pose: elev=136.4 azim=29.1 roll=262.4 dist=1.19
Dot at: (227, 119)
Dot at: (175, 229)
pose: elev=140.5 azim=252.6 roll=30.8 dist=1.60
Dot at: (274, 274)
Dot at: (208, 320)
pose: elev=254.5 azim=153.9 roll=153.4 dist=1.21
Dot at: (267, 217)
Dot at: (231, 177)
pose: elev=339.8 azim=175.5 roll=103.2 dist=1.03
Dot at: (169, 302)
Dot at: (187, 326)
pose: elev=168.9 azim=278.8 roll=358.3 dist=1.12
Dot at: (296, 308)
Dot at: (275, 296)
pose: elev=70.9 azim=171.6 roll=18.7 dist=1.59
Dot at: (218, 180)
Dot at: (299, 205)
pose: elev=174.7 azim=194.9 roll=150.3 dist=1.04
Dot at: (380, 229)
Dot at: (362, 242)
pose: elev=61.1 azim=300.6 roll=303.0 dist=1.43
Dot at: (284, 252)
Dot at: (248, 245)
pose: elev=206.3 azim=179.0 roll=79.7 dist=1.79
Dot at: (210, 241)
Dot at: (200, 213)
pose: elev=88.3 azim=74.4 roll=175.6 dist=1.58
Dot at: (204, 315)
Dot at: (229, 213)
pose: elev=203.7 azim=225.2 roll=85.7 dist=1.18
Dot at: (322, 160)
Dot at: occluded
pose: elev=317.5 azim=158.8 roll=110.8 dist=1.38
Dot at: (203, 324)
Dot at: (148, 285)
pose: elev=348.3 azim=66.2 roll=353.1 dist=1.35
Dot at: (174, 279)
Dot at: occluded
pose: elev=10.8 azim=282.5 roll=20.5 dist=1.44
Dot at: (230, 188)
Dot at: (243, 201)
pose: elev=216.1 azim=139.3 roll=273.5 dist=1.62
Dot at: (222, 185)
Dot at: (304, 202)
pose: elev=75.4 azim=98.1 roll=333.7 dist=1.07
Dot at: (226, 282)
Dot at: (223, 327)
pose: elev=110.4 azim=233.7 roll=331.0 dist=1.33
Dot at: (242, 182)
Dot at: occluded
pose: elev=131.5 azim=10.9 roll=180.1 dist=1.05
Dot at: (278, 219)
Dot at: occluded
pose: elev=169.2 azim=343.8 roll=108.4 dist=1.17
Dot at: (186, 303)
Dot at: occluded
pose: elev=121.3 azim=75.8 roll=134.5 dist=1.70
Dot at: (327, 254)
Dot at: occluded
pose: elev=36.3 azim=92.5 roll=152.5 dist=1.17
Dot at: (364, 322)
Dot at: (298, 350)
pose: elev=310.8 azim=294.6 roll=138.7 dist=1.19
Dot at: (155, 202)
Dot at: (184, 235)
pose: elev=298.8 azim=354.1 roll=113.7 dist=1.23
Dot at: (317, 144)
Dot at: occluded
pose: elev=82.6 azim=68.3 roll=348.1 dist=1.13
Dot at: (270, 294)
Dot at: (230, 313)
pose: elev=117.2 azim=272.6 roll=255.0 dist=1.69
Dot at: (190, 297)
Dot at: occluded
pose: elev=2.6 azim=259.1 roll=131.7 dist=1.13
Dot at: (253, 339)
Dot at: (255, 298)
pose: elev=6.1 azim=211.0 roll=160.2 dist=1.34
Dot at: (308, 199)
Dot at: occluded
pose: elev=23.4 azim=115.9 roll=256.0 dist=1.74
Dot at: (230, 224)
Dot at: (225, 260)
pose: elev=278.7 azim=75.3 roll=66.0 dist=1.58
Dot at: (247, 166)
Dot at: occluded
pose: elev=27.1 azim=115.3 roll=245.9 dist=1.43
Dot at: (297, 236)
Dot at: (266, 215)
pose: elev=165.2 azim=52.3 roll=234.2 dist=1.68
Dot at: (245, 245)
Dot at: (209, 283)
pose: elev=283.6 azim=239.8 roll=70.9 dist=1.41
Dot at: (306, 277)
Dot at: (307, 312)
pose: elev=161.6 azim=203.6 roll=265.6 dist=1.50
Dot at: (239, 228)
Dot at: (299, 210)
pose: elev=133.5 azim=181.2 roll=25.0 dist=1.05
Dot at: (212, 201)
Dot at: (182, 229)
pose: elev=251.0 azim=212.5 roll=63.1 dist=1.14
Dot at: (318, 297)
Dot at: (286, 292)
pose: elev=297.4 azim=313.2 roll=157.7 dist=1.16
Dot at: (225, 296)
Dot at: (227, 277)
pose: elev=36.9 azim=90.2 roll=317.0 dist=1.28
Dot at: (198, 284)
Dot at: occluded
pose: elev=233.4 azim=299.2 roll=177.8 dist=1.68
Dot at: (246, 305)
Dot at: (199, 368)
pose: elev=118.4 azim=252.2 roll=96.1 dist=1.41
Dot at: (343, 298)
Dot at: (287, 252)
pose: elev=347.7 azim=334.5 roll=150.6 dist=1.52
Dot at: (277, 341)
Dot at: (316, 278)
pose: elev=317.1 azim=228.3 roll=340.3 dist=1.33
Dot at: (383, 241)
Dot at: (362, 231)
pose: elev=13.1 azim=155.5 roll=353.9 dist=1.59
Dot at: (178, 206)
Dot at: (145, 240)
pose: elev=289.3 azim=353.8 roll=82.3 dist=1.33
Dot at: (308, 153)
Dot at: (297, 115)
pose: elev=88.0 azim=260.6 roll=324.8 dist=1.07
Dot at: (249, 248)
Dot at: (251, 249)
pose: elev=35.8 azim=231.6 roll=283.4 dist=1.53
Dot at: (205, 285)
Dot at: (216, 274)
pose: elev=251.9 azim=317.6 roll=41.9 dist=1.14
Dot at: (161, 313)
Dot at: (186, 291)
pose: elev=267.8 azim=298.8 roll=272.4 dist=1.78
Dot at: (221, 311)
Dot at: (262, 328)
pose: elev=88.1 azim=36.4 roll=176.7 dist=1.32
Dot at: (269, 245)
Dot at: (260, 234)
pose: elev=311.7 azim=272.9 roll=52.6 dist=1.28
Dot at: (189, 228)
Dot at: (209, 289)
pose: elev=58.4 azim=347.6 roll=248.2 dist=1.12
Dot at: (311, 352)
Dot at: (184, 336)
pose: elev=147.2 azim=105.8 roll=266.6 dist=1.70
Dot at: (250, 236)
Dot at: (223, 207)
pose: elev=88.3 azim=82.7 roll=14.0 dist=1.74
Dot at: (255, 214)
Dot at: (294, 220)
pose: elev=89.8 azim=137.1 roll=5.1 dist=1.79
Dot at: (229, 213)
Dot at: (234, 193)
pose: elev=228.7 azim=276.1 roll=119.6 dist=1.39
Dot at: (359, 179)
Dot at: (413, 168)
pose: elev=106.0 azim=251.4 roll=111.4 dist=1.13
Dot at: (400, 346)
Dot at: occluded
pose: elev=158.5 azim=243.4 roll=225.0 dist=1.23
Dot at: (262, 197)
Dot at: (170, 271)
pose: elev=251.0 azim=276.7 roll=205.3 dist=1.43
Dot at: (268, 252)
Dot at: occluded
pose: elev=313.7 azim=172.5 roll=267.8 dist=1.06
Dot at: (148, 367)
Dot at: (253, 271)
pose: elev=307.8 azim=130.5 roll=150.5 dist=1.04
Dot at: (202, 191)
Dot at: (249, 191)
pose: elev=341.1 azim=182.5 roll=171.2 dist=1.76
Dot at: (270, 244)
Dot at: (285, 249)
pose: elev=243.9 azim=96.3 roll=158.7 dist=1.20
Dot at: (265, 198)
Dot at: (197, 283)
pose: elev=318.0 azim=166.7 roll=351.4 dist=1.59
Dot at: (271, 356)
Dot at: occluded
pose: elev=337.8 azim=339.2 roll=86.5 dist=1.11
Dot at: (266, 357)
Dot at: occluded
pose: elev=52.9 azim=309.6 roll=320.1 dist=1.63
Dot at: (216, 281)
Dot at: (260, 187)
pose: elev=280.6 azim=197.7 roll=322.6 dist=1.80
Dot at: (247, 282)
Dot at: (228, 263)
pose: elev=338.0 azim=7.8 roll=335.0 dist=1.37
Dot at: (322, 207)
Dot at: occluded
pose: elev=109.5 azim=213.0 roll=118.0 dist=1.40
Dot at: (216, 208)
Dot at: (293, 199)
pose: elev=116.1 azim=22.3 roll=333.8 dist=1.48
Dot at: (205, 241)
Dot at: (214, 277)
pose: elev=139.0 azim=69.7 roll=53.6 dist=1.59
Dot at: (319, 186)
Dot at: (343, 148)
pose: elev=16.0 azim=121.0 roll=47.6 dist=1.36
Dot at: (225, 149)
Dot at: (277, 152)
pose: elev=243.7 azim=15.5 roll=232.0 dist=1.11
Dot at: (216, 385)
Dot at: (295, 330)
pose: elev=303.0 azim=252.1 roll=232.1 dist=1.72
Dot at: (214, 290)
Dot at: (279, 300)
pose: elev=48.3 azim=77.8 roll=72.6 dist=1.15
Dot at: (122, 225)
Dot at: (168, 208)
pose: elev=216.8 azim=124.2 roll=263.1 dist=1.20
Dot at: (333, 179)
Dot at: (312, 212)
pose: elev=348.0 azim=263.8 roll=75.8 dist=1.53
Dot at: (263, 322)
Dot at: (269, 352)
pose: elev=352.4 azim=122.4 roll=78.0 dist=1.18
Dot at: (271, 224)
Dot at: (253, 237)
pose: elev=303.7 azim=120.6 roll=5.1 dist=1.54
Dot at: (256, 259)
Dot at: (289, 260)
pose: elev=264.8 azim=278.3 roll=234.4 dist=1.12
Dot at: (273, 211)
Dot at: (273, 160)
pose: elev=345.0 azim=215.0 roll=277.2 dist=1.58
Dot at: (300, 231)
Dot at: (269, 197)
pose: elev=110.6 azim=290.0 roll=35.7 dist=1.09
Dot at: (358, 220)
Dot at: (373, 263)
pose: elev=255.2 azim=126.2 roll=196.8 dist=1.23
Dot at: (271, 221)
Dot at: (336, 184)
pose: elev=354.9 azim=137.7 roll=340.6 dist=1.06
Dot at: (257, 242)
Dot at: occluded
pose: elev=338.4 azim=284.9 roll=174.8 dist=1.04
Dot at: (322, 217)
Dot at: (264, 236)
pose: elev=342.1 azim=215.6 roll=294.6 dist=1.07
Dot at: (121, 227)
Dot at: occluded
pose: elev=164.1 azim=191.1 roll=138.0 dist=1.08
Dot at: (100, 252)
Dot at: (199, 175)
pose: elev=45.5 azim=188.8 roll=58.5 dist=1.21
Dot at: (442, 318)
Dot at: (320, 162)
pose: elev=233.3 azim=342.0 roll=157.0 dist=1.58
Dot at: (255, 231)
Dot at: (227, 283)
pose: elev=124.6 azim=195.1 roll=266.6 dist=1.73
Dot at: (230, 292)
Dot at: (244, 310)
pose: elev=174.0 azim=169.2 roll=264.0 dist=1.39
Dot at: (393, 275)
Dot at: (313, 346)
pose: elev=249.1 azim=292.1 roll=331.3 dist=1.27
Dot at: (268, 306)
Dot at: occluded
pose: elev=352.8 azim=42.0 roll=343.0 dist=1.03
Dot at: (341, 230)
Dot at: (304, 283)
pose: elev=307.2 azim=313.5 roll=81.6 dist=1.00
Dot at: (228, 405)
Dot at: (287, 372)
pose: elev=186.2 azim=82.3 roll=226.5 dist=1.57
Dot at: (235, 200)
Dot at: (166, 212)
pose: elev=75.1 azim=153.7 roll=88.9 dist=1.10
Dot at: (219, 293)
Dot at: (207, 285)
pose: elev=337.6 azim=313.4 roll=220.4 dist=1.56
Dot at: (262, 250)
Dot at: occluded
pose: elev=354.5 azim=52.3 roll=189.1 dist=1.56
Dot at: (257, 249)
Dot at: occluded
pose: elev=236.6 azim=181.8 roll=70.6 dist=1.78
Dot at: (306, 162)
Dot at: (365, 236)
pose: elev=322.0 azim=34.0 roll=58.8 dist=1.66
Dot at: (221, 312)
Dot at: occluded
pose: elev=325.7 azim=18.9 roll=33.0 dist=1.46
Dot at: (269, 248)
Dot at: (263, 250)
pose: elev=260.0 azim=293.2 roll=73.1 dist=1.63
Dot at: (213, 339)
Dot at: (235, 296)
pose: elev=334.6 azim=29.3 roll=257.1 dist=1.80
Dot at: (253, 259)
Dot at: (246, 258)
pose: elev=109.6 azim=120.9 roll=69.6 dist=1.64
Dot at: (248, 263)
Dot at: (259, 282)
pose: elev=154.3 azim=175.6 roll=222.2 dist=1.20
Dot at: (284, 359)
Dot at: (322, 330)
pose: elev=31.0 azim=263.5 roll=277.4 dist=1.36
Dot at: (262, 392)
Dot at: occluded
####################
■ Given request: Rewrite the items starting at the line containing "pose: elev=354.5 azim=52.3" and ending at the line containing "Dot at: (246, 258)", changing every "pose" to "camera" and leaving everything else unchanged. Give only those lines.

■ Written response:
camera: elev=354.5 azim=52.3 roll=189.1 dist=1.56
Dot at: (257, 249)
Dot at: occluded
camera: elev=236.6 azim=181.8 roll=70.6 dist=1.78
Dot at: (306, 162)
Dot at: (365, 236)
camera: elev=322.0 azim=34.0 roll=58.8 dist=1.66
Dot at: (221, 312)
Dot at: occluded
camera: elev=325.7 azim=18.9 roll=33.0 dist=1.46
Dot at: (269, 248)
Dot at: (263, 250)
camera: elev=260.0 azim=293.2 roll=73.1 dist=1.63
Dot at: (213, 339)
Dot at: (235, 296)
camera: elev=334.6 azim=29.3 roll=257.1 dist=1.80
Dot at: (253, 259)
Dot at: (246, 258)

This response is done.